Mr. Ficalora filed a "resolution" with the County Clerk on Oct. 29 on behalf of Montauk Friends of Olmsted Parks, a corporation he founded "to administer rights held in common by and for the Proprietors of Montauk."
The Montauk Proprietors were a group of East Hampton settlers who bought the peninsula, and the right to hunt and pasture cattle there, from the Montauketts. Although the Town Trustees managed the affairs of Montauk until 1852, its ownership was in the hands of the proprietors until 1879, when the land was sold by court order.

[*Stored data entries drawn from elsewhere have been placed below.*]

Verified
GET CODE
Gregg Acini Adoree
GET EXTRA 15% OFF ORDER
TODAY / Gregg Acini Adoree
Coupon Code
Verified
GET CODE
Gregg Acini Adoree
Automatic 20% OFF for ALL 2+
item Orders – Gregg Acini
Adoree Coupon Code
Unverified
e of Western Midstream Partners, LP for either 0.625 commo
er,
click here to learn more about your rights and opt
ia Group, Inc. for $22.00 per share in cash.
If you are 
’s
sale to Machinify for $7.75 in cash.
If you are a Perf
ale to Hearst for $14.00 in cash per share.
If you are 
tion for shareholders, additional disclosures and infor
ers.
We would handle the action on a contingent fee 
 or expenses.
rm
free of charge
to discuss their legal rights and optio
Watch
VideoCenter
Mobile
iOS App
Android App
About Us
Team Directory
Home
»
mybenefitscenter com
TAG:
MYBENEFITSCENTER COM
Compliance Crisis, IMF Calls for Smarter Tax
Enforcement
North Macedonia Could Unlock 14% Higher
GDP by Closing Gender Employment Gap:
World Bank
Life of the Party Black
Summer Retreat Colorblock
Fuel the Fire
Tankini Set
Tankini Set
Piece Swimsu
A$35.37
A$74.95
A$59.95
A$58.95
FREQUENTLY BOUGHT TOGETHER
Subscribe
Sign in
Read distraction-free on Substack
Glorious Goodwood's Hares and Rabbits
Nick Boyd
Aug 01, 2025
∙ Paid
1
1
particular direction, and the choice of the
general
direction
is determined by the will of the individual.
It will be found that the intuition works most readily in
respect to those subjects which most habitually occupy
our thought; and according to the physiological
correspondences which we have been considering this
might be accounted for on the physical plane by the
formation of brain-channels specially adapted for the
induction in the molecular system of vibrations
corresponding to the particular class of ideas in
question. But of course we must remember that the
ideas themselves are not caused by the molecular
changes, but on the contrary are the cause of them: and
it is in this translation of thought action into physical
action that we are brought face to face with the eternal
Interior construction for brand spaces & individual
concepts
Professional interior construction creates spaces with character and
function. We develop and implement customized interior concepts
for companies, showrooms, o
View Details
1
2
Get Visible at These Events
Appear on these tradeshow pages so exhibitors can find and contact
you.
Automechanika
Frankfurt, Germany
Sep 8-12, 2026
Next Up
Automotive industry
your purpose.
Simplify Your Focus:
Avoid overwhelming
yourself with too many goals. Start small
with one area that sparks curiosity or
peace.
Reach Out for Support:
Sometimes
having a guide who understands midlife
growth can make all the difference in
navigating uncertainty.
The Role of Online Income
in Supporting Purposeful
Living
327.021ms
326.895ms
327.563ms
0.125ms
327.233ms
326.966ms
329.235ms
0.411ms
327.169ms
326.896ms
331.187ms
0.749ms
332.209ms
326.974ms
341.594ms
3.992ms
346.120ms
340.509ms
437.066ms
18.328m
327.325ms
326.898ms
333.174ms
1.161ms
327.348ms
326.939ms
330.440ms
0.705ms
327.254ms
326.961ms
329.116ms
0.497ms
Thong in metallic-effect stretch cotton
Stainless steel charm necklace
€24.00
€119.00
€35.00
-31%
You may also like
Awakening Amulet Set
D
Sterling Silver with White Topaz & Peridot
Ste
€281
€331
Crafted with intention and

In the document he filed, Mr. Ficalora states that the Friends have jurisdiction over Montauk's fresh water resources because they are the corporate inheritor of the proprietors' rights. His papers state that all other claims "by other corporations or municipal agencies [including the Suffolk County Water Authority] to determine the allocation of Montauk's fresh water resource are hereby extinguished."
Mr. Ficalora, who is the acting president of the Friends and whose recent lawsuit against the town and the owners of property on Old Montauk Highway in Montauk on a related issue was dismissed on Friday, said the action was taken because Montauk's water "has been inequitably administered by others in our absence," that is, the absence of active Montauk proprietors.
As for who will manage the Friends of Olmsted Parks, Mr. Ficalora has promised to hold elections for trustees of the corporation next spring.
Should Be Welcomed
He said his claim "should be welcomed by everyone who cares about Montauk. Montauk and East Hampton have reached the limit of expansive growth due to a very serious water supply constraint. This will effectively end the destructive influence of real estate development interests and looks to the protection of our property values and quality of life."
If upheld, Mr. Ficalora's claim would stop the Water Authority from extending a main between Napeague and Montauk.
"We're going to look at it," Michael LoGrande, chairman of the Water Authority, said yesterday. He said the reaction of a Water Authority attorney, after a cursory look, was that there was no basis for Mr. Ficalora's claim.
Southold Dropped It
Mr. LoGrande said that last year a similar claim to an aquifer under Southold was made by the Southold Town Trustees. "They decided not to follow up on it after they realized what was involved," Mr. LoGrande said. "Our jurisdiction is very clear."
Mr. LoGrande speculated that Mr. Ficalora had filed his resolution with the county under the mistaken impression that the Water Authority was part of county government. It is an independent authority created by the State Legislature.
A spokeswoman for County Clerk Edward P. Romaine said that office was not sure what to do with Mr. Ficalora's resolution.
Second Claim
Mr. Ficalora, who lives on Old Montauk Highway, shared in the victory earlier this month of a group of motel and property owners on the road. They saw their right to pass through the Benson Reservation, between Montauk Highway and the ocean beach, upheld when the State Court of Appeals refused to hear an appeal of the property's owner, Sunbeach Montauk II Corporation.
Nicola Biase, vice president of the corporation, had tested the right to keep the public off the property over a decade ago. The courts, however, have ruled that the common use of the land is guaranteed in deeds of local property owners that carry such a covenant. These covenants were acknowledged by Arthur Benson, who bought Montauk from the proprietors in 1879.
A little more than a year ago, the Friends of Olmsted Parks also laid claim to 272 acres of Culloden, a section of Montauk owned by 511 Equities, for which a 54-lot subdivision had been approved. No legal action has followed.